Thanks for this clarification - very important also for me! Because it means that I can try using it as long as I want. And the fact is that I consider this functionality as rather important for the “customer experience”, and I expect users to miss it if I would drop it.
Meaning specifically: If a filter generates a new attribute, either with a predefined name or with a name that the user specifies with some property, he somehow expects to see that attribute after pressing “Apply”! Otherwise it feels like the filter “has not worked” - even if the new attribute was correctly generated and is now available in the “Variables” combo box for selecting.
An important detail: This automatic switching occurs exactly once and not any more after the user has changed some properties and pressed “Apply” once more.
All this is exactly the behaviour of the “Calculator” filter, and I saw that it is done by calling the SetActiveScalars()
function (or some similar ones if that fits better). However, I also see that with other ParaView filters the behavior is different and exactly the way how I do not want it to be - because of the reason explained above.
The following I write only for other programmers who would struggle with the same next question: How could an explicit switch be triggered after a later “Apply”?
In order to answer this question, I spent far too many hours digging in the codes of ParaView in order to find the place where the “magic” with this switching actually happens - with no success. The point is that from some property widget code I have to do an explicit “preparatory Apply call” in the background, before the user even has a chance to specify an attribute, so I would like to do the automatic switching during the second and not already the first call to RequestData()
, but exactly for this I could not find a way how to achieve it!
The only way I could finally get it done is directly through the Qt widget itself: After finding the “Variables” combo box inside the pqColorToolbar
object, I could directly call setCurrentText()
in that combo box, thus “simulating” a user action.
This is of course not a safe way that will work with future versions of the software in the same way, but it turned out to be the only “emergency solution” that I was able to implement. And the good thing is that right now it works!

> _Study material_
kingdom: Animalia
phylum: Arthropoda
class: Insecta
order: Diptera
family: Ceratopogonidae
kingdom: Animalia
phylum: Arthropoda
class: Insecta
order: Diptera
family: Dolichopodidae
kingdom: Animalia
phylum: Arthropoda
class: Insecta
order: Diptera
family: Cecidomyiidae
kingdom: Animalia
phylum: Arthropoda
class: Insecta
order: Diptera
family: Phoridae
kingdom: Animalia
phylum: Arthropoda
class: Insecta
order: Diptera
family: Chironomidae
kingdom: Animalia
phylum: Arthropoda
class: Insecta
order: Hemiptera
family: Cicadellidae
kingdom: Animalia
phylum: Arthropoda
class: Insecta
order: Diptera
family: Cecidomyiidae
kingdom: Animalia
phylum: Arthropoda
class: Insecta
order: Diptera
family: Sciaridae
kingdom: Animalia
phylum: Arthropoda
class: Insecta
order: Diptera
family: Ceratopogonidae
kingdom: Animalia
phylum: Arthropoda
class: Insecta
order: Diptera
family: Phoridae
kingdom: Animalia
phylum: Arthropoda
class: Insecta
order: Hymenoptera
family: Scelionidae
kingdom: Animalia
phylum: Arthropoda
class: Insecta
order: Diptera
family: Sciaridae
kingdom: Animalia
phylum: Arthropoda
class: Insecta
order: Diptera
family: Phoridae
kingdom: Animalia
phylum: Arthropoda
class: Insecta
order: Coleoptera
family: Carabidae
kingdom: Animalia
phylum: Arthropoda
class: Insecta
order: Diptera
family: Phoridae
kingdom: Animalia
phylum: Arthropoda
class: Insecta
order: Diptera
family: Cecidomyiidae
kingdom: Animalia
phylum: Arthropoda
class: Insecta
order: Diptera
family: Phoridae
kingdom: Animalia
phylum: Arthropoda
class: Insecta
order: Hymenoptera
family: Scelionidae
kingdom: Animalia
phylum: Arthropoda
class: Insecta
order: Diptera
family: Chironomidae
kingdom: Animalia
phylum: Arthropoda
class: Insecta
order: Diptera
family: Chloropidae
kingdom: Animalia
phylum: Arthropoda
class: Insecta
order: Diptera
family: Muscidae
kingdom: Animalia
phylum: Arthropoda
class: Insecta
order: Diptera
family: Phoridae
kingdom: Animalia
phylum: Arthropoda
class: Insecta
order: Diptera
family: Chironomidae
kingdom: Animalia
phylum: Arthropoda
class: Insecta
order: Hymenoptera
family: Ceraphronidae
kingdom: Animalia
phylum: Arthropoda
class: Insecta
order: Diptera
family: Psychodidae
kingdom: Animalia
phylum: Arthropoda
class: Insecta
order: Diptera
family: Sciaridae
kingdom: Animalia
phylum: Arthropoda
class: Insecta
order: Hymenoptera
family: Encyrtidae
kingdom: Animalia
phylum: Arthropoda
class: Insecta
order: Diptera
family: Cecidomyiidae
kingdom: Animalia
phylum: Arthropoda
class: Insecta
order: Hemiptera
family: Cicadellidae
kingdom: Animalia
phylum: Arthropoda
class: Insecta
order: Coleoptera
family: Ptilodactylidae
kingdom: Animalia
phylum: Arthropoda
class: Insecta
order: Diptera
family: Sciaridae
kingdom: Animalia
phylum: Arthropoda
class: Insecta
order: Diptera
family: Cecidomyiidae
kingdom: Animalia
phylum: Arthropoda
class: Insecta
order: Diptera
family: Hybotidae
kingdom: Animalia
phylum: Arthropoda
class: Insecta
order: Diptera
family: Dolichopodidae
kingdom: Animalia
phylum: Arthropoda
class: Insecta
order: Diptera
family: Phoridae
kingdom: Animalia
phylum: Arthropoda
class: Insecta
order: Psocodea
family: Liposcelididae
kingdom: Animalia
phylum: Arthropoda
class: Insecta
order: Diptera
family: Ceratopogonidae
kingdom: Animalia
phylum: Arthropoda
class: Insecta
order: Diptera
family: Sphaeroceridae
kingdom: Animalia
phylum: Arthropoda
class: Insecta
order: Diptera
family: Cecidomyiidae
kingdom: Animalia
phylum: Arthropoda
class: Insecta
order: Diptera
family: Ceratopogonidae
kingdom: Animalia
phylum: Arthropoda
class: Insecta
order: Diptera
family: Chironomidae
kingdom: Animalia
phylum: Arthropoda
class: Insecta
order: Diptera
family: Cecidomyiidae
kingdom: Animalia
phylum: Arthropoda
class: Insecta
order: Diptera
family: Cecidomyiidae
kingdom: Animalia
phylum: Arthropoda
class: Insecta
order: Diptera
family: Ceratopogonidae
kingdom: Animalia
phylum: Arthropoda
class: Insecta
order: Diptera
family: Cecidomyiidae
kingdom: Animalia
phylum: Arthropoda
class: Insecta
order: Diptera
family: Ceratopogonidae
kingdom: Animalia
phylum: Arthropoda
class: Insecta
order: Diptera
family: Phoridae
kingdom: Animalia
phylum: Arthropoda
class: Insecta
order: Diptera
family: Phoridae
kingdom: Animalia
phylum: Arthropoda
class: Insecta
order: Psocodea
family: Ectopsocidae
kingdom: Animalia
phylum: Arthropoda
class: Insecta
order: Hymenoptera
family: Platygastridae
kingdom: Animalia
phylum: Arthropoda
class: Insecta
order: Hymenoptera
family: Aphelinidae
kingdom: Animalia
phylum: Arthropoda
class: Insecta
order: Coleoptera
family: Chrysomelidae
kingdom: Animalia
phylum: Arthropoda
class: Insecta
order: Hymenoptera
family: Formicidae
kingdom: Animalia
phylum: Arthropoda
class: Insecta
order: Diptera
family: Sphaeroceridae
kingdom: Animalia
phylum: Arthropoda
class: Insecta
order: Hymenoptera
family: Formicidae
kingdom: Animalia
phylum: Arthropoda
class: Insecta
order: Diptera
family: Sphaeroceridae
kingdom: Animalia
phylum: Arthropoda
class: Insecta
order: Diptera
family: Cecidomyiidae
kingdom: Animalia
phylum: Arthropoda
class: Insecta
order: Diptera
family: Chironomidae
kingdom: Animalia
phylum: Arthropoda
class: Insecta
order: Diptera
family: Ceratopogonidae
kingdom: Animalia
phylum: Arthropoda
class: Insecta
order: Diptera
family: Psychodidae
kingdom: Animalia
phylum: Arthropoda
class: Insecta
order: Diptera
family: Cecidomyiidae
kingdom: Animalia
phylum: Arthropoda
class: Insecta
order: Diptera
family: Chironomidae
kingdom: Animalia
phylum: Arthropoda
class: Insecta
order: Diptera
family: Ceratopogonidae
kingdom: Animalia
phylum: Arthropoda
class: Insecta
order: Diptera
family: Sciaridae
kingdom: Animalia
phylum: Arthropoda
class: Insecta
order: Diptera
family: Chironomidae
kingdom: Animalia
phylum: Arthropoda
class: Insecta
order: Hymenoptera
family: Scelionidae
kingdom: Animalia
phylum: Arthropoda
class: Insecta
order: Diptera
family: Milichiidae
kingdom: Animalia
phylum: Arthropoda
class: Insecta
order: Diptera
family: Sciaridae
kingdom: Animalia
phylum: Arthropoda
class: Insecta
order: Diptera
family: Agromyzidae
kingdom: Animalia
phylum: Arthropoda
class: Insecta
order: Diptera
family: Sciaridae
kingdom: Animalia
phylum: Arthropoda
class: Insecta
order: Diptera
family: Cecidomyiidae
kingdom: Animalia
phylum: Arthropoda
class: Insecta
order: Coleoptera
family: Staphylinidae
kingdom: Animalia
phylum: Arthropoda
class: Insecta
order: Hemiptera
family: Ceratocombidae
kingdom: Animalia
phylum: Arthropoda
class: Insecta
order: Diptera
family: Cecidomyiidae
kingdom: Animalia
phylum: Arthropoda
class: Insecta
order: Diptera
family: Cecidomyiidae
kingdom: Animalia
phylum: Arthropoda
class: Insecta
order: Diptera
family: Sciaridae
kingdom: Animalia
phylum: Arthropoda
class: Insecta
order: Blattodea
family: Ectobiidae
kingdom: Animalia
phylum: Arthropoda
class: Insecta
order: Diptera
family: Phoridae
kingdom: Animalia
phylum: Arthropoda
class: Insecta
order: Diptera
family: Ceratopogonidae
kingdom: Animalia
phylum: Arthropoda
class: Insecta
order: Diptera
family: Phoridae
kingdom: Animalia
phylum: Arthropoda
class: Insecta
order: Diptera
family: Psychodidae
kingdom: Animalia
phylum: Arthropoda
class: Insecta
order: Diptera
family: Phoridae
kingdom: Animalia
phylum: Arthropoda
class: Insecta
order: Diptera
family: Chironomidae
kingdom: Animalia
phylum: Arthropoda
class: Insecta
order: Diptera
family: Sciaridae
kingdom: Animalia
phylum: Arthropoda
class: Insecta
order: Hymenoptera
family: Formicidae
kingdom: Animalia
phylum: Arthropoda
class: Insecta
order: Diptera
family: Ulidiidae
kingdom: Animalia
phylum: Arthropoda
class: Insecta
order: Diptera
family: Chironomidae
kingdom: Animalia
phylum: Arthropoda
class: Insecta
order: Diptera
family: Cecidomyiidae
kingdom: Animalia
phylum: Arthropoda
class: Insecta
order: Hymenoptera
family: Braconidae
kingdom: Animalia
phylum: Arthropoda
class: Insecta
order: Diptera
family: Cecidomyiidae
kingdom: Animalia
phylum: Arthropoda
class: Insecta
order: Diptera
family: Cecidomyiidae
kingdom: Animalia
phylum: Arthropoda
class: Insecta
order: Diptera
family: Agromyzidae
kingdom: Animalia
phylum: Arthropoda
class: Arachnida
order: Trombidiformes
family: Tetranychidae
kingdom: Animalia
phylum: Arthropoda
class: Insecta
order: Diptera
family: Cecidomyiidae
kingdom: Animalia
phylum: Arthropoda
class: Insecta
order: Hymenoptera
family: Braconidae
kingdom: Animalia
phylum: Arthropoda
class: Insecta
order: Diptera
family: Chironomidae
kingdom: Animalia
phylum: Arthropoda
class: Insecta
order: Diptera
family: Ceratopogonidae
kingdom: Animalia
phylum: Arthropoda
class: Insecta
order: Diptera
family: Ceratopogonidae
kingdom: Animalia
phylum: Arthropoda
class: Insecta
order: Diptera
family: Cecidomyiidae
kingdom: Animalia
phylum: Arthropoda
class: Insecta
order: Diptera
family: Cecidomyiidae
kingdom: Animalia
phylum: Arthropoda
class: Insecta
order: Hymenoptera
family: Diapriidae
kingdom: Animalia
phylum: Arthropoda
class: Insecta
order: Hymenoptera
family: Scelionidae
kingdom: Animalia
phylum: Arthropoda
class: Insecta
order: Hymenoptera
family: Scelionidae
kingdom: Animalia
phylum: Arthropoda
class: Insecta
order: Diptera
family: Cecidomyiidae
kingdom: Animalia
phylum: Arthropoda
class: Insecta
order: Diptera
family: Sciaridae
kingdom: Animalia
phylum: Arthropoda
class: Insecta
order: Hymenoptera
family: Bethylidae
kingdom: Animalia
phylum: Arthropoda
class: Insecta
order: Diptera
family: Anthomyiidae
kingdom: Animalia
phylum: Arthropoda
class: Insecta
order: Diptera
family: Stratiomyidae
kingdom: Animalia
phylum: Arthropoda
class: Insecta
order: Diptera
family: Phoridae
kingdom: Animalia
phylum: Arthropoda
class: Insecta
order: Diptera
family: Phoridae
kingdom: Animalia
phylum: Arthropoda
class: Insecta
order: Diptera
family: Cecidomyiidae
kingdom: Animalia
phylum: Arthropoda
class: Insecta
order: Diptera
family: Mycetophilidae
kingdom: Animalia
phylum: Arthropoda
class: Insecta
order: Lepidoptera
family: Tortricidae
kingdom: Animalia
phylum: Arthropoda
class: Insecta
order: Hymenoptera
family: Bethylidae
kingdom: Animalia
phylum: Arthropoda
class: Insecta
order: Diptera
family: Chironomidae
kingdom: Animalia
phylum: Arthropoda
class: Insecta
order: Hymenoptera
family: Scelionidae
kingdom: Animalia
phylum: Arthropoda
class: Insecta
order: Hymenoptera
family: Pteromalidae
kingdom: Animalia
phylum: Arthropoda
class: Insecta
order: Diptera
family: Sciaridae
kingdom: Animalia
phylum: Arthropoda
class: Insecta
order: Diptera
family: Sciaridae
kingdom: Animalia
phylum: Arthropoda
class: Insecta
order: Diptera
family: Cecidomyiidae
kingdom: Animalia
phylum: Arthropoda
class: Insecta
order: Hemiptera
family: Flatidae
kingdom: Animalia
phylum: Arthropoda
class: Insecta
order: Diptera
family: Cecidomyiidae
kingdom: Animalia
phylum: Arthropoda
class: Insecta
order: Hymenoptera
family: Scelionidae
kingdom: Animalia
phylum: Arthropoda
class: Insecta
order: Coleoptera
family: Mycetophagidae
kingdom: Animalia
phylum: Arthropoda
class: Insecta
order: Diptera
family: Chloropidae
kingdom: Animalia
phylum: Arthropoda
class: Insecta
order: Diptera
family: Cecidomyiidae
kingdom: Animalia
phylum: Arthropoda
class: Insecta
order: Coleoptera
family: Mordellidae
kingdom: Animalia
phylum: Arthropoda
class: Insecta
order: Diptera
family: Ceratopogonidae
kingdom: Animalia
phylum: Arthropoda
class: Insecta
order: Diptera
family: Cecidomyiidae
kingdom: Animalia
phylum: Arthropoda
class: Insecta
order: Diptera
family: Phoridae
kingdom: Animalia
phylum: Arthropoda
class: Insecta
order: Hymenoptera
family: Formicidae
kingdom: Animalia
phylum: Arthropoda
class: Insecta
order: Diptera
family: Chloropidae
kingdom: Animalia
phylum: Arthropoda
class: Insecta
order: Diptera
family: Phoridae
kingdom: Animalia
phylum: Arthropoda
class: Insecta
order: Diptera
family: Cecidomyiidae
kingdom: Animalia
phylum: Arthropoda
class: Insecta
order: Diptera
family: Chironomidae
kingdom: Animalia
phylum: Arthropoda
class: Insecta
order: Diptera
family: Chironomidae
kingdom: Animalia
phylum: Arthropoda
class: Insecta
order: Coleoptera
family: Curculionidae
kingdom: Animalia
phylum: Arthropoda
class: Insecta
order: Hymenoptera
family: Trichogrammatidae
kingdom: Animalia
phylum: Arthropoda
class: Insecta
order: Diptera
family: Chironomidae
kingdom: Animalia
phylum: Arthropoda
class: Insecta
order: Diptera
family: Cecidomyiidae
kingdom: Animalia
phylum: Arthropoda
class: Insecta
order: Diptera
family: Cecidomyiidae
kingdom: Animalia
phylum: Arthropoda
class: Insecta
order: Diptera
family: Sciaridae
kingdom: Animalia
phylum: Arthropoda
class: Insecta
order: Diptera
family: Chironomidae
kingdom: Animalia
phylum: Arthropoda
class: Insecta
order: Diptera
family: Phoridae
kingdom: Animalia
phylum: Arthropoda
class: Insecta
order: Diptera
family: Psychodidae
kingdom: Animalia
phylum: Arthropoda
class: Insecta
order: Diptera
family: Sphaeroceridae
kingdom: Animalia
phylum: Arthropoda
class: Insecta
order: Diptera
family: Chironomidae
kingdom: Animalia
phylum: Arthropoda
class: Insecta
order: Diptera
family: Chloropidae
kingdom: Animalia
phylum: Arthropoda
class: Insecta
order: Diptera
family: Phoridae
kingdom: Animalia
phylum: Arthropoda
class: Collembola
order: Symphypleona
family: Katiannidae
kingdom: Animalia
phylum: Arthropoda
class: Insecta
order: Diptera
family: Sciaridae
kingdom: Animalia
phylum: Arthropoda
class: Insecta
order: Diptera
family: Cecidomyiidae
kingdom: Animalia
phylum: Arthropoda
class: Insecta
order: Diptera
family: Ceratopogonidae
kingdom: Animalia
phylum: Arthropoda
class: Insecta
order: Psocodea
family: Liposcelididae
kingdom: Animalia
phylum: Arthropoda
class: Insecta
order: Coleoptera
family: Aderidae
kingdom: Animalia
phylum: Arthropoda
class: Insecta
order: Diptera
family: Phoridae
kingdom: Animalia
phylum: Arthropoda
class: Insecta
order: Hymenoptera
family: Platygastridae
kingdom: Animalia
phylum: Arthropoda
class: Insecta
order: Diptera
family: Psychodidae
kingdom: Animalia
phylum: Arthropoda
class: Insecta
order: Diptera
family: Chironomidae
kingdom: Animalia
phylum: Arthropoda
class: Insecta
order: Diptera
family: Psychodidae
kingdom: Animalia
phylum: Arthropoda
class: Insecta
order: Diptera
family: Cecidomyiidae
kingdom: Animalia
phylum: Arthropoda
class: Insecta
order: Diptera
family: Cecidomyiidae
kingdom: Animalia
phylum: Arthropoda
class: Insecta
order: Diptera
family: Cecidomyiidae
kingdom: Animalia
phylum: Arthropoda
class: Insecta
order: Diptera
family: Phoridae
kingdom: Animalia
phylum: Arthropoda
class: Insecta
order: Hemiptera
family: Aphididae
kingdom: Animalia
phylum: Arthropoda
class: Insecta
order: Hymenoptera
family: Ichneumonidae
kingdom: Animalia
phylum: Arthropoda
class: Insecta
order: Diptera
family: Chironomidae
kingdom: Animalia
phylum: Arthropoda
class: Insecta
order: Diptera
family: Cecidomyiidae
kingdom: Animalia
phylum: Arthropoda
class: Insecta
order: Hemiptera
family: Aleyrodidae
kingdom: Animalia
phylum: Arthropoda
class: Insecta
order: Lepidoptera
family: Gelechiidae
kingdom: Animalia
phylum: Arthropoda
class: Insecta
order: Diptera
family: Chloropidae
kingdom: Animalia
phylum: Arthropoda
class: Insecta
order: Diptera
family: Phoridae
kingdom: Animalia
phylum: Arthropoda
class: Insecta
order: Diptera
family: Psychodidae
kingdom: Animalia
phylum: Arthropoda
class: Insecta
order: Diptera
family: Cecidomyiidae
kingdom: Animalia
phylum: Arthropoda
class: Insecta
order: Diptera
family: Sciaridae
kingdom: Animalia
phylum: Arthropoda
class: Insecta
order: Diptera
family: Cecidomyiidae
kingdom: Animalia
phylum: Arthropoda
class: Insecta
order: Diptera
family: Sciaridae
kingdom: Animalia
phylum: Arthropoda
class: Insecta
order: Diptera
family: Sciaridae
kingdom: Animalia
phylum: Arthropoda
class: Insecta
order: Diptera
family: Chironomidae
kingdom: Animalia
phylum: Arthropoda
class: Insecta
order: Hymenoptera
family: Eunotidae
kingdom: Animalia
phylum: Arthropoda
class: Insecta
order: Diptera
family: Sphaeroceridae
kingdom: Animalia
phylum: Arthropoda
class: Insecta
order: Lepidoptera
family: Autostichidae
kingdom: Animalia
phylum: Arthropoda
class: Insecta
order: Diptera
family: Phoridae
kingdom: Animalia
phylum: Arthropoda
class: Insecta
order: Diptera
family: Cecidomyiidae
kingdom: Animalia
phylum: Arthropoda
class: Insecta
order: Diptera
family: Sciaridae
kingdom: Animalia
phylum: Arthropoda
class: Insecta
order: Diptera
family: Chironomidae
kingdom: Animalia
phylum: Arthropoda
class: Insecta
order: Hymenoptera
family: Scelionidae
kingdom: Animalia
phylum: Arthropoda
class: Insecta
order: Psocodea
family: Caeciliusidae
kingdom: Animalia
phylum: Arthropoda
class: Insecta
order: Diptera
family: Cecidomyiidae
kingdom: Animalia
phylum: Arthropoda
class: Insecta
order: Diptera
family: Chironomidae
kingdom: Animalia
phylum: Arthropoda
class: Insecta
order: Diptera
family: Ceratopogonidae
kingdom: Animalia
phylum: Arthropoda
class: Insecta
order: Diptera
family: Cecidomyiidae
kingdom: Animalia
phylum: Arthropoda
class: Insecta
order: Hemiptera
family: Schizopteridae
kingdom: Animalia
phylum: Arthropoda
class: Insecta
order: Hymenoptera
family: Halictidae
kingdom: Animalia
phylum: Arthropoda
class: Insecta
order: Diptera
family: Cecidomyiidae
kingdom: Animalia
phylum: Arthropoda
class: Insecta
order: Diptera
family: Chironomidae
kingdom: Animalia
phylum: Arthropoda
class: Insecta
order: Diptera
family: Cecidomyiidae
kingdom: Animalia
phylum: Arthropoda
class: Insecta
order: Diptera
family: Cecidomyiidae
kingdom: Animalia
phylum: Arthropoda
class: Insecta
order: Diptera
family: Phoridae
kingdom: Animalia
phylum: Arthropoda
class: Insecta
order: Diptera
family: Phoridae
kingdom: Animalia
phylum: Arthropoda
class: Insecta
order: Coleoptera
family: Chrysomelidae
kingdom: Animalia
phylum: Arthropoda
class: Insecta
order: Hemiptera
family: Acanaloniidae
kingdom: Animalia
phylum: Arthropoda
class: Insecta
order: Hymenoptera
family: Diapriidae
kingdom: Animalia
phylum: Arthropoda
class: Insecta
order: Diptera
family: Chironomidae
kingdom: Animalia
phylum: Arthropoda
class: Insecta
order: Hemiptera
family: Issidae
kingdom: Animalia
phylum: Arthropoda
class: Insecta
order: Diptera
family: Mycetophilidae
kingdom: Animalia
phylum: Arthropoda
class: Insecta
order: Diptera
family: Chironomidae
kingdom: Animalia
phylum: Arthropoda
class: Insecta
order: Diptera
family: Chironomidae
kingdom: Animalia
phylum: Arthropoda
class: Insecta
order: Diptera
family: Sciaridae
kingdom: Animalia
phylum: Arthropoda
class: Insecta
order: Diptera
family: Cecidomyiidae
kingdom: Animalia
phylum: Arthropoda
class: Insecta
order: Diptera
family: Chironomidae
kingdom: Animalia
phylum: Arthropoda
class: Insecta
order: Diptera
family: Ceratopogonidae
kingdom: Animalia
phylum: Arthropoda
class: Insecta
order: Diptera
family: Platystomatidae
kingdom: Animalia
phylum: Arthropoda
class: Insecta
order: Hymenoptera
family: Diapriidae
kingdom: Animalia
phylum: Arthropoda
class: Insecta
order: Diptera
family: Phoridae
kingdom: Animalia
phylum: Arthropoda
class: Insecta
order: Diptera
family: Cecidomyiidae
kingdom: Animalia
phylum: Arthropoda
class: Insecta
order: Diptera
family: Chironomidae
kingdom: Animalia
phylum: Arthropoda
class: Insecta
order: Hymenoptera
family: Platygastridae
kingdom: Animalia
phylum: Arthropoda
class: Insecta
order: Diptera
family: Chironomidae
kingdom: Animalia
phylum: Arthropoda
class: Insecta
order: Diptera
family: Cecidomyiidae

> _Your instructions_
Return, word for word, the part of the ParaView post between "An important detail: This" and "reason explained above.", inclusive. The items have no part in any of this.

> _Answer_
An important detail: This automatic switching occurs exactly once and not any more after the user has changed some properties and pressed “Apply” once more.
All this is exactly the behaviour of the “Calculator” filter, and I saw that it is done by calling the SetActiveScalars()
function (or some similar ones if that fits better). However, I also see that with other ParaView filters the behavior is different and exactly the way how I do not want it to be - because of the reason explained above.